Once shunned by the Street because of persistent losses since 2001, Foamex International (FMXI) -- No. 1 in foam for beds, furniture, and cars -- is generating buzz. Its stock, down to 1.75 a year ago, has sprung up 40%, to 4.75, since late March. Chairman Marshall Cogan was ousted in February, and a new team, led by Mississippi ex-Governor Raymond Mabus Jr., has Foamex headed for a turnaround.
Tim Hasara of Kennedy Capital Management, with an 18% stake, says management is slashing debt and lifting margins. As a result, Hasara forecasts earnings of 35 cents to 40 cents a share in 2004 and 70 cents to 80 cents in 2005, vs. an 88 cents loss in 2003. He sees the stock leaping to 10 in a year. And there's more good news, says one New York fund manager who has bought shares: Two major chemical makers, he says, are in talks on supply pacts that will involve them acquiring stakes of 10% to 20% in Foamex.
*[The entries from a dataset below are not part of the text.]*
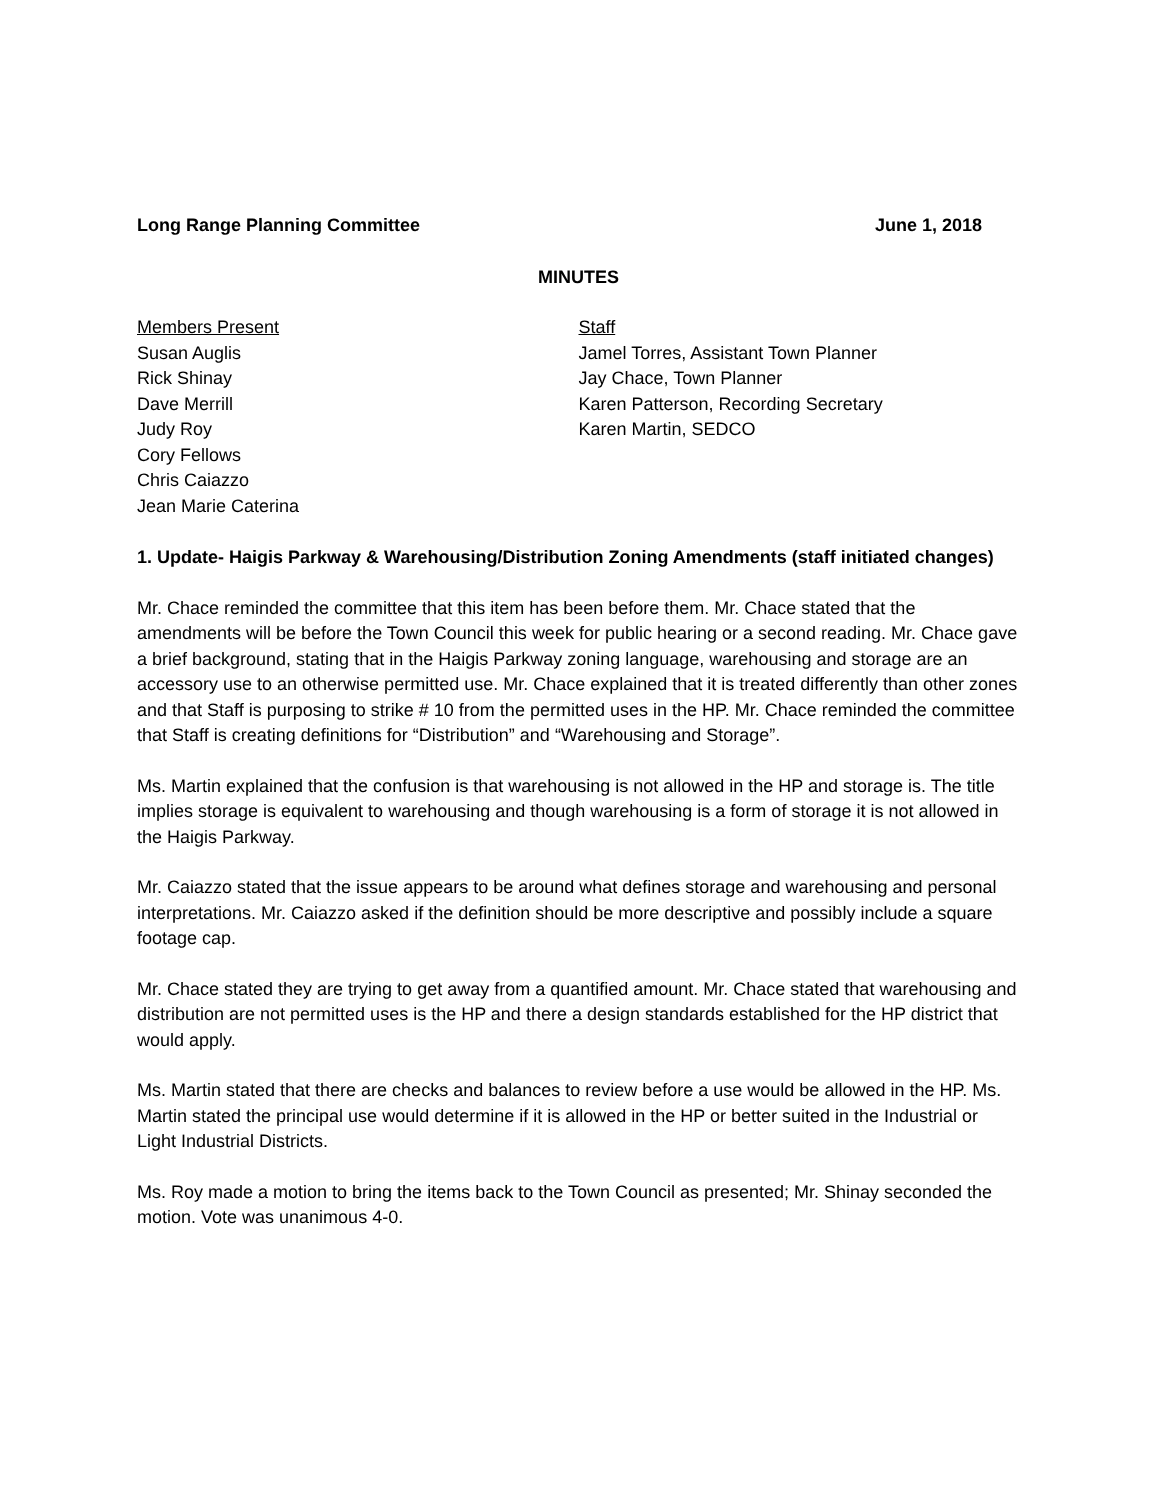Long Range Planning Committee June 1, 2018
MINUTES
Members Present
Susan Auglis
Rick Shinay
Dave Merrill
Judy Roy
Cory Fellows
Chris Caiazzo
Jean Marie Caterina
Staff
Jamel Torres, Assistant Town Planner
Jay Chace, Town Planner
Karen Patterson, Recording Secretary
Karen Martin, SEDCO
1. Update- Haigis Parkway & Warehousing/Distribution Zoning Amendments (staff initiated changes)
Mr. Chace reminded the committee that this item has been before them. Mr. Chace stated that the amendments will be before the Town Council this week for public hearing or a second reading. Mr. Chace gave a brief background, stating that in the Haigis Parkway zoning language, warehousing and storage are an accessory use to an otherwise permitted use. Mr. Chace explained that it is treated differently than other zones and that Staff is purposing to strike # 10 from the permitted uses in the HP. Mr. Chace reminded the committee that Staff is creating definitions for “Distribution” and “Warehousing and Storage”.
Ms. Martin explained that the confusion is that warehousing is not allowed in the HP and storage is. The title implies storage is equivalent to warehousing and though warehousing is a form of storage it is not allowed in the Haigis Parkway.
Mr. Caiazzo stated that the issue appears to be around what defines storage and warehousing and personal interpretations. Mr. Caiazzo asked if the definition should be more descriptive and possibly include a square footage cap.
Mr. Chace stated they are trying to get away from a quantified amount. Mr. Chace stated that warehousing and distribution are not permitted uses is the HP and there a design standards established for the HP district that would apply.
Ms. Martin stated that there are checks and balances to review before a use would be allowed in the HP. Ms. Martin stated the principal use would determine if it is allowed in the HP or better suited in the Industrial or Light Industrial Districts.
Ms. Roy made a motion to bring the items back to the Town Council as presented; Mr. Shinay seconded the motion. Vote was unanimous 4-0.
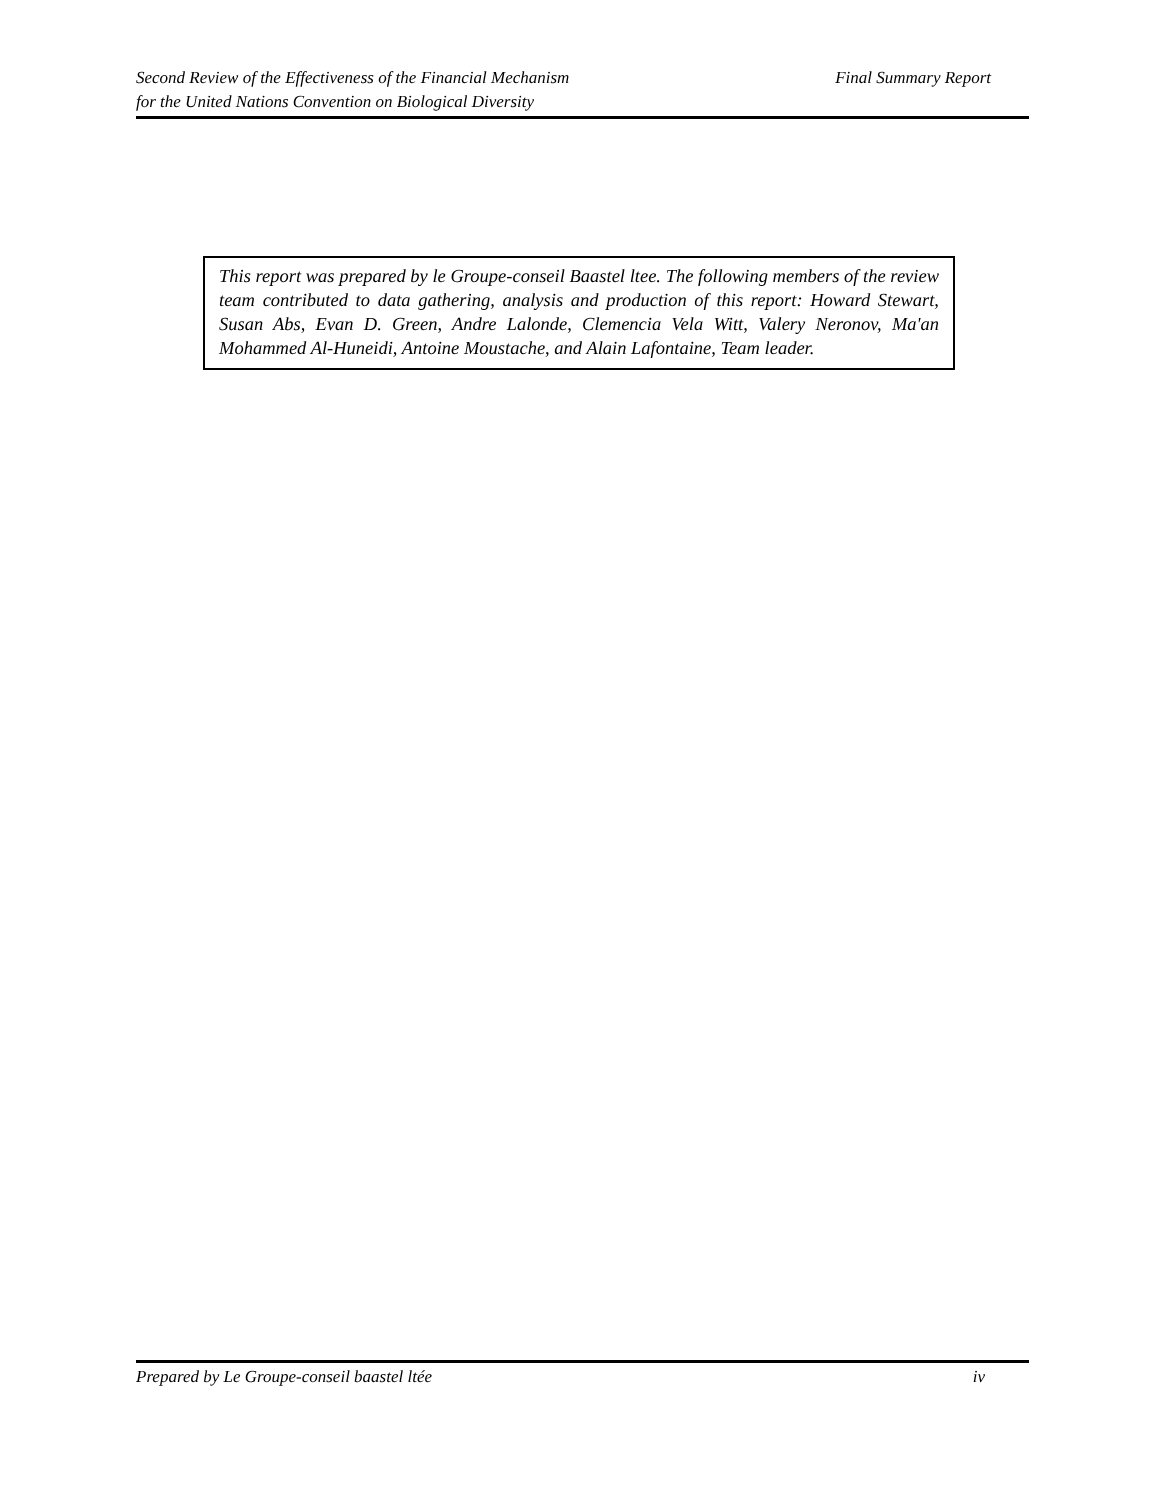Second Review of the Effectiveness of the Financial Mechanism Final Summary Report
for the United Nations Convention on Biological Diversity
This report was prepared by le Groupe-conseil Baastel ltee. The following members of the review team contributed to data gathering, analysis and production of this report: Howard Stewart, Susan Abs, Evan D. Green, Andre Lalonde, Clemencia Vela Witt, Valery Neronov, Ma'an Mohammed Al-Huneidi, Antoine Moustache, and Alain Lafontaine, Team leader.
Prepared by Le Groupe-conseil baastel ltée iv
Howard Goldberg of investment firm Morgan Joseph has upped his rating on Foamex' bonds from "hold" to "outperform." Foamex, he says, is profiting from lower production costs, new products, and improved ability to pass on raw-material costs. Foamex recently hired Credit Suisse First Boston (CSR) for strategic advice. Foamex declined comment.
Note: Unless otherwise noted, neither the sources cited in Inside Wall Street nor their firms hold positions in the stocks under discussion. Similarly, they have no investment banking or other financial relationships with them.